* TASK TO CARRY OUT: Copy the part of the lung cancer G-CSF abstract starting at "Survival Outcomes Associated" and ending at "Xiubao X et al.".

* EXERCISE PASSAGE:
Survival Outcomes Associated With Short-Acting Versus Long-Acting G-CSF Use During First-Line Chemoimmunotherapy for Advanced Lung Cancer: A Retrospective Study.
Xiong Yanjuan Y, Guo Wenjing W, Ma Chenxi C, Ren Xiubao X et al.
While granulocyte colony-stimulating factor (G-CSF) is used to prevent and treat chemotherapy-induced neutropenia, it also regulates key immune cells and may therefore affect the efficacy of immunotherapy. Short-acting and long-acting G-CSF have similar efficacy in managing neutropenia, but they differ in effects on immune cells. However, the overall impact of G-CSF and its different formulations on survival in advanced lung cancer patients receiving chemoimmunotherapy remains unclear. This retrospective study enrolled patients with advanced primary lung cancer receiving first-line chemoimmunotherapy at Tianjin Medical University Cancer Institute and Hospital. The primary outcome was overall survival (OS). Inverse probability of treatment weighting (IPTW) was used to balance heterogeneity between groups. Kaplan Meier and Cox models were used to estimate OS and progression-free survival (PFS). Among 606 patients, 308 developed neutropenia and received G-CSF support (pegylated recombinant human G-CSF [PEG-rhG-CSF]: 183; recombinant human G-CSF [rhG-CSF]: 125); 298 without neutropenia received no G-CSF. After IPTW, no significant differences in PFS and OS were observed between G-CSF group and non-G-CSF group. Patients receiving rhG-CSF had significantly improved OS (42.6 vs. 28.2 months, p = 0.041) and PFS (15.4 vs. 9.4 months, p < 0.001) than those receiving PEG-rhG-CSF. Multivariable analysis confirmed rhG-CSF as a favorable independent prognostic factor for both PFS and OS. Among patients with advanced primary lung cancer receiving first-line chemoimmunotherapy, G-CSF support effectively abrogates the adverse survival impact of chemotherapy-induced neutropenia. Moreover, rhG-CSF was associated with improved clinical outcomes versus PEG-rhG-CSF. Prospective randomized trials are required to validate these findings and guide clinical practice.

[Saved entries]
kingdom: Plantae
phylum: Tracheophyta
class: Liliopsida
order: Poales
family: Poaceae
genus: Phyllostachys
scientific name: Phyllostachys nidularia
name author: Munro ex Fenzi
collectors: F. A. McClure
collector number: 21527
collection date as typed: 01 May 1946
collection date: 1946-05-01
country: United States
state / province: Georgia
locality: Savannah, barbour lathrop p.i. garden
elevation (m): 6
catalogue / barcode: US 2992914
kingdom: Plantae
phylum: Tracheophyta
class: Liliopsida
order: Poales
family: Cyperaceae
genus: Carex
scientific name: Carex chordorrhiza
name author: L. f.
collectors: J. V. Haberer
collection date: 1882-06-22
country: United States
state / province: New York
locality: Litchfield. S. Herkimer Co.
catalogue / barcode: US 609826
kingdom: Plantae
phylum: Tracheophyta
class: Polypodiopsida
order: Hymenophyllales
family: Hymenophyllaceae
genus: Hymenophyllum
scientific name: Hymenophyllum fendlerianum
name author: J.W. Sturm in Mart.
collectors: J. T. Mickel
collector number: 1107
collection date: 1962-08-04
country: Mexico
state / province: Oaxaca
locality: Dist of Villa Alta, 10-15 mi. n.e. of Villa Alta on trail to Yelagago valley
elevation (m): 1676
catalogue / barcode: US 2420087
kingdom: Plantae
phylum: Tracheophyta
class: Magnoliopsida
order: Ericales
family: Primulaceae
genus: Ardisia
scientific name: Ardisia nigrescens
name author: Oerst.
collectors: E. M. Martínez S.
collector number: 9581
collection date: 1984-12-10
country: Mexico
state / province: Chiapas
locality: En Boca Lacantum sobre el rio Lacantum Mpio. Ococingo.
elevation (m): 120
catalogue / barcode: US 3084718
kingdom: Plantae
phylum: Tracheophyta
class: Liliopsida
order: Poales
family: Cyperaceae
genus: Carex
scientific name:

* OUTPUT FOR THIS TASK:
Survival Outcomes Associated With Short-Acting Versus Long-Acting G-CSF Use During First-Line Chemoimmunotherapy for Advanced Lung Cancer: A Retrospective Study.
Xiong Yanjuan Y, Guo Wenjing W, Ma Chenxi C, Ren Xiubao X et al.